Sunday, February 20, 2011

Blue Line

Ciera and I walked down the stairs and found Laura waiting for the blue line to come in. The three of us had decided to go north for the day to enjoy the beach, the crowds, and the summer.

The blue line clanged and jolted as people entered and exited. Warm yellow light and the crisp blue of the water flooded through the windows. The rhythmic humming, the jostling, and the steadily passing scenery made me comfortable. We happily made small talk and observed the passengers. The mid morning was warm and hazy. The day would be hot, humid, and perfect for the beach. I remember the pavement, the cars, the artificiality of everything before the beach. The pavement heats up, and smells so distinct.

It is one of the smells of summer. The hot pavement embodies a warm comfort, symbolizes the end of the day. That exhausted feeling, the anticipation of getting into a cool air conditioned space. Sand everywhere, skin glowing and dry. The pavement is terra firma, a contrast to the sand and the sea.

We found our space on the beach and I watched the world pass around me. I pulled out my sketchbook and tried to draw everything. I tried to capture the moment. The seagulls. The children playing in the water. Our feet dug into the sand, the humidity, the crowd. All of it. What I ended up with was an odd collection of lines.

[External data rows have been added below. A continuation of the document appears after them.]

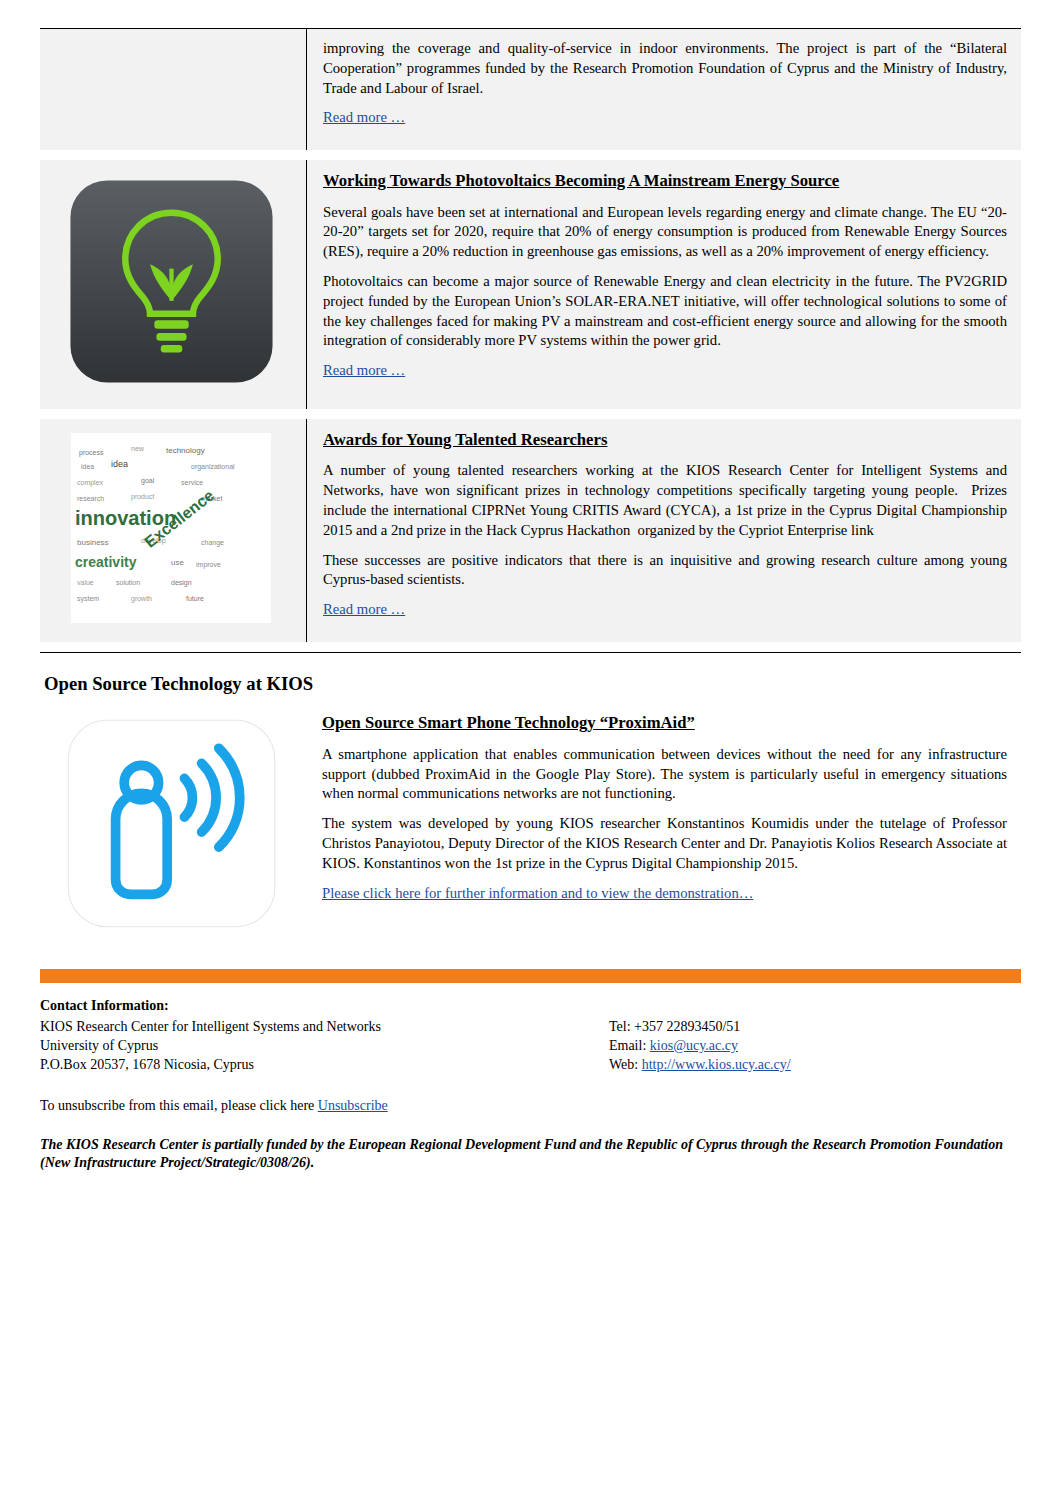improving the coverage and quality-of-service in indoor environments. The project is part of the “Bilateral Cooperation” programmes funded by the Research Promotion Foundation of Cyprus and the Ministry of Industry, Trade and Labour of Israel.
Read more …
Working Towards Photovoltaics Becoming A Mainstream Energy Source
Several goals have been set at international and European levels regarding energy and climate change. The EU “20-20-20” targets set for 2020, require that 20% of energy consumption is produced from Renewable Energy Sources (RES), require a 20% reduction in greenhouse gas emissions, as well as a 20% improvement of energy efficiency.
Photovoltaics can become a major source of Renewable Energy and clean electricity in the future. The PV2GRID project funded by the European Union’s SOLAR-ERA.NET initiative, will offer technological solutions to some of the key challenges faced for making PV a mainstream and cost-efficient energy source and allowing for the smooth integration of considerably more PV systems within the power grid.
Read more …
process new technology idea idea organizational complex goal service research product market innovation business develop change creativity use improve value solution design system growth future Excellence
Awards for Young Talented Researchers
A number of young talented researchers working at the KIOS Research Center for Intelligent Systems and Networks, have won significant prizes in technology competitions specifically targeting young people. Prizes include the international CIPRNet Young CRITIS Award (CYCA), a 1st prize in the Cyprus Digital Championship 2015 and a 2nd prize in the Hack Cyprus Hackathon organized by the Cypriot Enterprise link
These successes are positive indicators that there is an inquisitive and growing research culture among young Cyprus-based scientists.
Read more …
Open Source Technology at KIOS
Open Source Smart Phone Technology “ProximAid”
A smartphone application that enables communication between devices without the need for any infrastructure support (dubbed ProximAid in the Google Play Store). The system is particularly useful in emergency situations when normal communications networks are not functioning.
The system was developed by young KIOS researcher Konstantinos Koumidis under the tutelage of Professor Christos Panayiotou, Deputy Director of the KIOS Research Center and Dr. Panayiotis Kolios Research Associate at KIOS. Konstantinos won the 1st prize in the Cyprus Digital Championship 2015.
Please click here for further information and to view the demonstration…
Contact Information:
| KIOS Research Center for Intelligent Systems and Networks University of Cyprus P.O.Box 20537, 1678 Nicosia, Cyprus | Tel: +357 22893450/51 Email: kios@ucy.ac.cy Web: http://www.kios.ucy.ac.cy/ |
To unsubscribe from this email, please click here Unsubscribe
The KIOS Research Center is partially funded by the European Regional Development Fund and the Republic of Cyprus through the Research Promotion Foundation (New Infrastructure Project/Strategic/0308/26).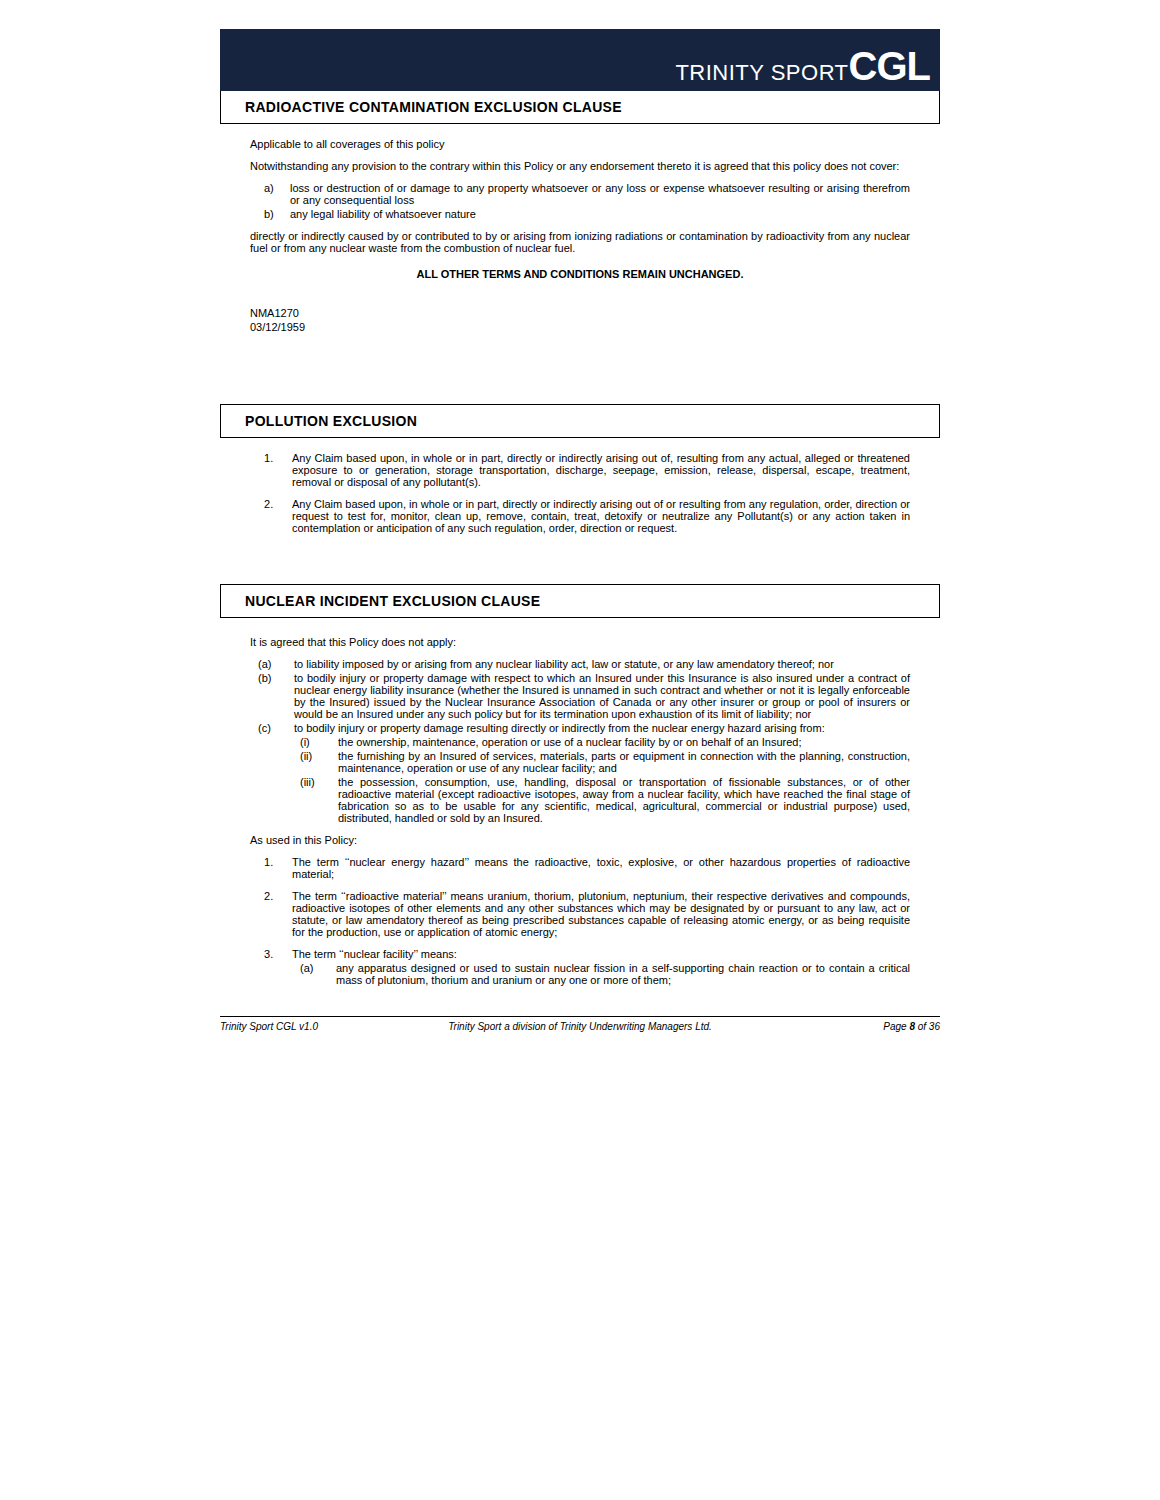TRINITY SPORTCGL
RADIOACTIVE CONTAMINATION EXCLUSION CLAUSE
Applicable to all coverages of this policy
Notwithstanding any provision to the contrary within this Policy or any endorsement thereto it is agreed that this policy does not cover:
a) loss or destruction of or damage to any property whatsoever or any loss or expense whatsoever resulting or arising therefrom or any consequential loss
b) any legal liability of whatsoever nature
directly or indirectly caused by or contributed to by or arising from ionizing radiations or contamination by radioactivity from any nuclear fuel or from any nuclear waste from the combustion of nuclear fuel.
ALL OTHER TERMS AND CONDITIONS REMAIN UNCHANGED.
NMA1270
03/12/1959
POLLUTION EXCLUSION
Any Claim based upon, in whole or in part, directly or indirectly arising out of, resulting from any actual, alleged or threatened exposure to or generation, storage transportation, discharge, seepage, emission, release, dispersal, escape, treatment, removal or disposal of any pollutant(s).
Any Claim based upon, in whole or in part, directly or indirectly arising out of or resulting from any regulation, order, direction or request to test for, monitor, clean up, remove, contain, treat, detoxify or neutralize any Pollutant(s) or any action taken in contemplation or anticipation of any such regulation, order, direction or request.
NUCLEAR INCIDENT EXCLUSION CLAUSE
It is agreed that this Policy does not apply:
(a) to liability imposed by or arising from any nuclear liability act, law or statute, or any law amendatory thereof; nor
(b) to bodily injury or property damage with respect to which an Insured under this Insurance is also insured under a contract of nuclear energy liability insurance (whether the Insured is unnamed in such contract and whether or not it is legally enforceable by the Insured) issued by the Nuclear Insurance Association of Canada or any other insurer or group or pool of insurers or would be an Insured under any such policy but for its termination upon exhaustion of its limit of liability; nor
(c) to bodily injury or property damage resulting directly or indirectly from the nuclear energy hazard arising from:
(i) the ownership, maintenance, operation or use of a nuclear facility by or on behalf of an Insured;
(ii) the furnishing by an Insured of services, materials, parts or equipment in connection with the planning, construction, maintenance, operation or use of any nuclear facility; and
(iii) the possession, consumption, use, handling, disposal or transportation of fissionable substances, or of other radioactive material (except radioactive isotopes, away from a nuclear facility, which have reached the final stage of fabrication so as to be usable for any scientific, medical, agricultural, commercial or industrial purpose) used, distributed, handled or sold by an Insured.
As used in this Policy:
The term ‘‘nuclear energy hazard’’ means the radioactive, toxic, explosive, or other hazardous properties of radioactive material;
The term ‘‘radioactive material’’ means uranium, thorium, plutonium, neptunium, their respective derivatives and compounds, radioactive isotopes of other elements and any other substances which may be designated by or pursuant to any law, act or statute, or law amendatory thereof as being prescribed substances capable of releasing atomic energy, or as being requisite for the production, use or application of atomic energy;
The term ‘‘nuclear facility’’ means:
(a) any apparatus designed or used to sustain nuclear fission in a self-supporting chain reaction or to contain a critical mass of plutonium, thorium and uranium or any one or more of them;
Trinity Sport CGL v1.0
Trinity Sport a division of Trinity Underwriting Managers Ltd.
Page 8 of 36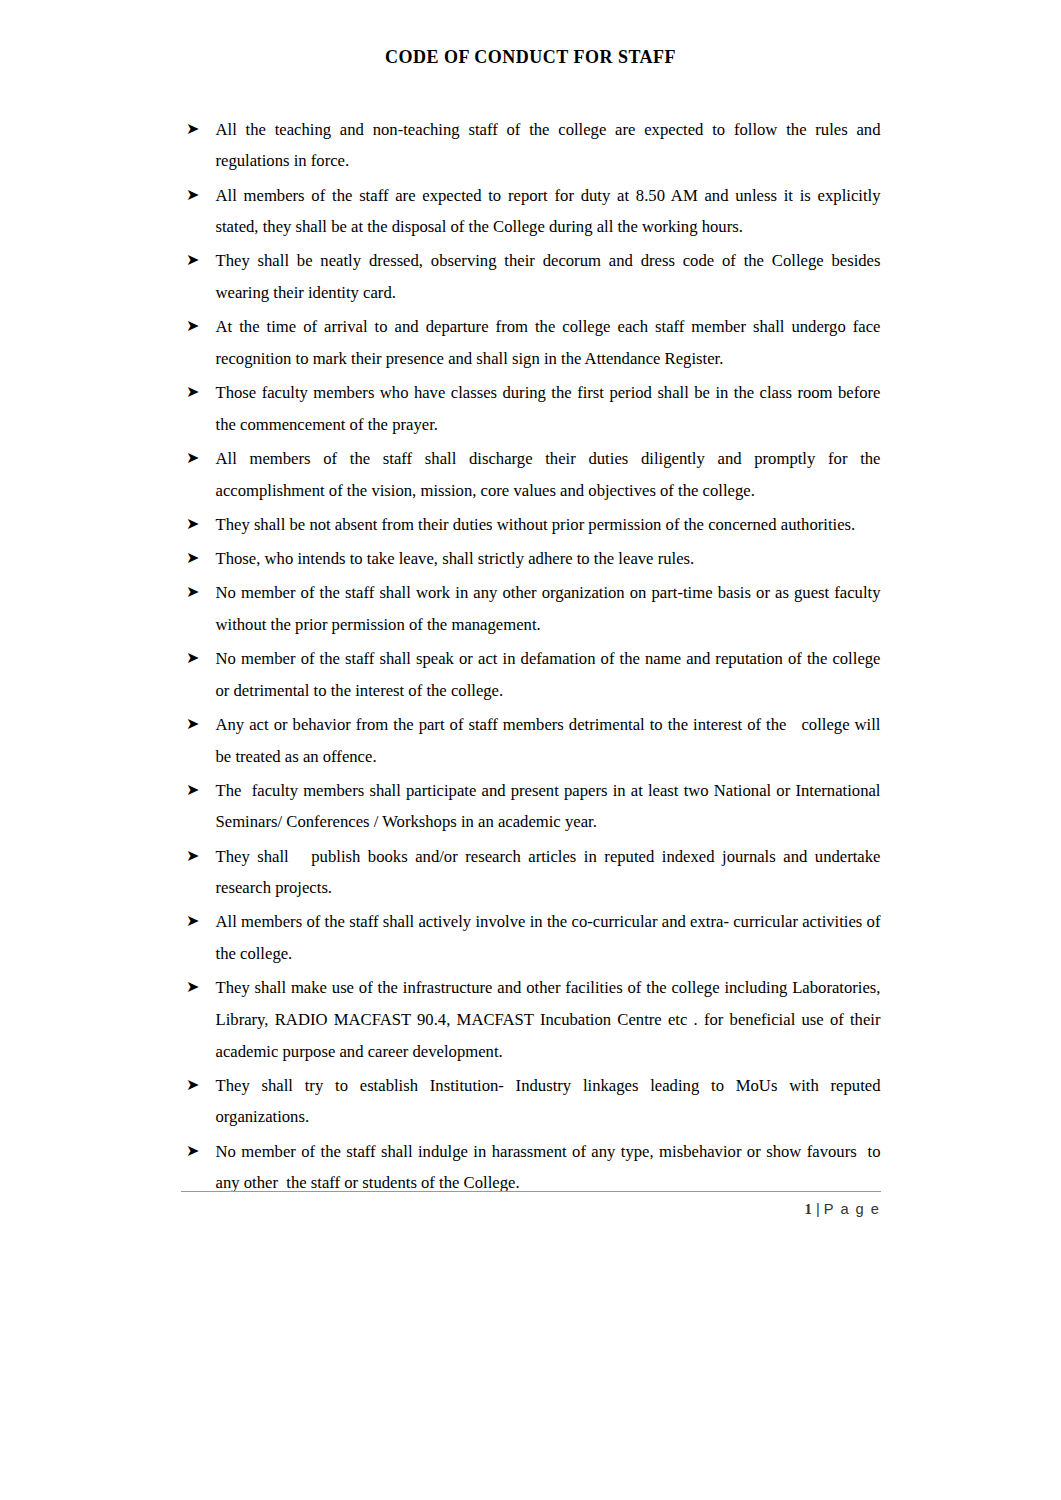Code of Conduct for Staff
All the teaching and non-teaching staff of the college are expected to follow the rules and regulations in force.
All members of the staff are expected to report for duty at 8.50 AM and unless it is explicitly stated, they shall be at the disposal of the College during all the working hours.
They shall be neatly dressed, observing their decorum and dress code of the College besides wearing their identity card.
At the time of arrival to and departure from the college each staff member shall undergo face recognition to mark their presence and shall sign in the Attendance Register.
Those faculty members who have classes during the first period shall be in the class room before the commencement of the prayer.
All members of the staff shall discharge their duties diligently and promptly for the accomplishment of the vision, mission, core values and objectives of the college.
They shall be not absent from their duties without prior permission of the concerned authorities.
Those, who intends to take leave, shall strictly adhere to the leave rules.
No member of the staff shall work in any other organization on part-time basis or as guest faculty without the prior permission of the management.
No member of the staff shall speak or act in defamation of the name and reputation of the college or detrimental to the interest of the college.
Any act or behavior from the part of staff members detrimental to the interest of the college will be treated as an offence.
The faculty members shall participate and present papers in at least two National or International Seminars/ Conferences / Workshops in an academic year.
They shall publish books and/or research articles in reputed indexed journals and undertake research projects.
All members of the staff shall actively involve in the co-curricular and extra- curricular activities of the college.
They shall make use of the infrastructure and other facilities of the college including Laboratories, Library, RADIO MACFAST 90.4, MACFAST Incubation Centre etc . for beneficial use of their academic purpose and career development.
They shall try to establish Institution- Industry linkages leading to MoUs with reputed organizations.
No member of the staff shall indulge in harassment of any type, misbehavior or show favours to any other the staff or students of the College.
1 | P a g e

Laura took a nap while Ciera and I chatted away. Ciera made a run for the water. Tried to get me to follow. The warm sand and frigidity of the water presented an easy choice. No amount of coaxing could get me to abandon my seat in the sand. I watched the waves come in. I watched people try to interact with the water.

The hours ticked by slowly. It was good. Every minute that passed was a relaxing eternity, the escape from the wilderness of Boston.

Eventually it did end, Ciera came back from the water, Laura woke from her nap, and I grew tired of my drawings. We wiped off the sand as best we could and traveled back to the city. The smell of concrete hit me as I shook the last bits of sand from my towel. We transitioned back to the solid world. Ciera fell asleep on me on the way back. The afternoon light passed into tunnels. We switched to the green line, walked the five blocks home and took a long nap. The best days are sometimes the ones where nothing happens.